By now it is clear that the global economy is on the downturn cycle. Projections of global GDP have been downscaled substantially. Recent reports from the IMF, World Bank and The UN have all concurred that the rate of growth of the world output is going to hover around 4% at best and possibly as low as 3.3% during 2012. The ILO report in the meantime is cautioning against a “job deficit’ of approximately 400 million worldwide. This means an average of 40 million per year, predominantly youths, are going to be out of the job market. This is a serious risk to the global socio-economic stability. Almost no region of the world, and no country per se, is immune to the potential adverse impact of this situation.
What does this mean for Africa’s expected growth and development over the next decade? Overall, this is clearly not favourable for Africa. In a world of integrated trade and investment networks, what affects one region is bound to spill over to the others. So, the expected and looming economic recession in Europe is bound to have some negative consequences for Africa and its rate of growth. As it is said, ’a receding tide lowers all boats’!
At the same time, it is not all doom and gloom either. Technically, Africa’s relative position globally is in fact expected to improve over the next few years. This is because the growth rate of the continent, especially in the Sub-Saharan region, is affected less adversely than most other regions. Two factors contribute to this: one is that Africa’s exports are by and large raw materials. The growing regions of the world, such as China, India, South East Asia, and parts of Europe do need such raw materials for their growth. These regions are expected to grow between 5 to 8% per annum over the next five years. Their growth is underpinned by rapid and sustained urbanization. This process, in turn, is bound to secure a high level of demand for Africa’s resources such as iron ore, coal, manganese and chrome- among others. So, the fact that the global GDP growth is slowing down is driven mostly by the rapid contraction in the OECD member countries. These countries, however, have not been the main source of demand for raw material in the recent past.
The second driver of Africa’s growth, and increasingly the more significant one, is an internal one. In the jargon of economics, the absorption capacity of Africa has increased markedly in the recent years. The main contributors in this regard have been the growing focus on national and regional infrastructure development, the promotion of local industries and the channelling of national savings towards continental projects. Of course, the commodity boom, and the relentless exploration for oil and gas have been a major force in this process. The upshot of these interrelated dynamics has been the rising inward investment in Africa.
Whereas up to the 1990s, as much as 60% of the continent’s annual savings was invested in Europe and North America, nowadays this figure is as low as 30%. At the same time, due to the dramatic changes to the investment climate in the OECD countries, a great deal of direct investments from these countries in flowing out, and Africa is receiving its share of such capital market flows. The considerable growth of private equity funds in Africa is a case in point.

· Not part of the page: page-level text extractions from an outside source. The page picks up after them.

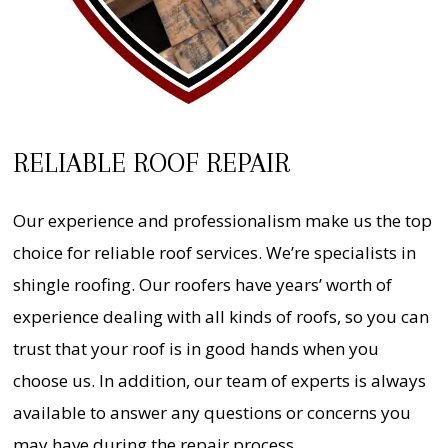
RELIABLE ROOF REPAIR
Our experience and professionalism make us the top
choice for reliable roof services. We’re specialists in
shingle roofing. Our roofers have years’ worth of
experience dealing with all kinds of roofs, so you can
trust that your roof is in good hands when you
choose us. In addition, our team of experts is always
available to answer any questions or concerns you
may have during the repair process.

The mushrooming of private equity funds in Africa is also a reflection of the fact that capital markets are not well developed in most countries on the continent. This is a glaring gap in the overall macro-financial architecture of most African countries. Potentially, this is a critical inhibiting factor for drawing large scale private capital into the developmental dynamics of the continent. Strategically, this needs urgent attention.
At the time when tectonic changes are taking place within the global capital markets, it is the relative position of each region, and by extension each country, that matters. The relative position in turn is determined largely by two factors: one is the resource endowment of the country/region, and the other is the regulatory framework for investments. Africa has all the relatively advantages when it comes to the initial resource endowment (not just minerals, but also land, water, energy, etc). However, there is much to be done as regards improving the regulatory framework so as to accelerate the current pace of investment and growth. Arguably, time has never been so favourable for Africa to consolidate its global positioning- and do so in a relatively short time.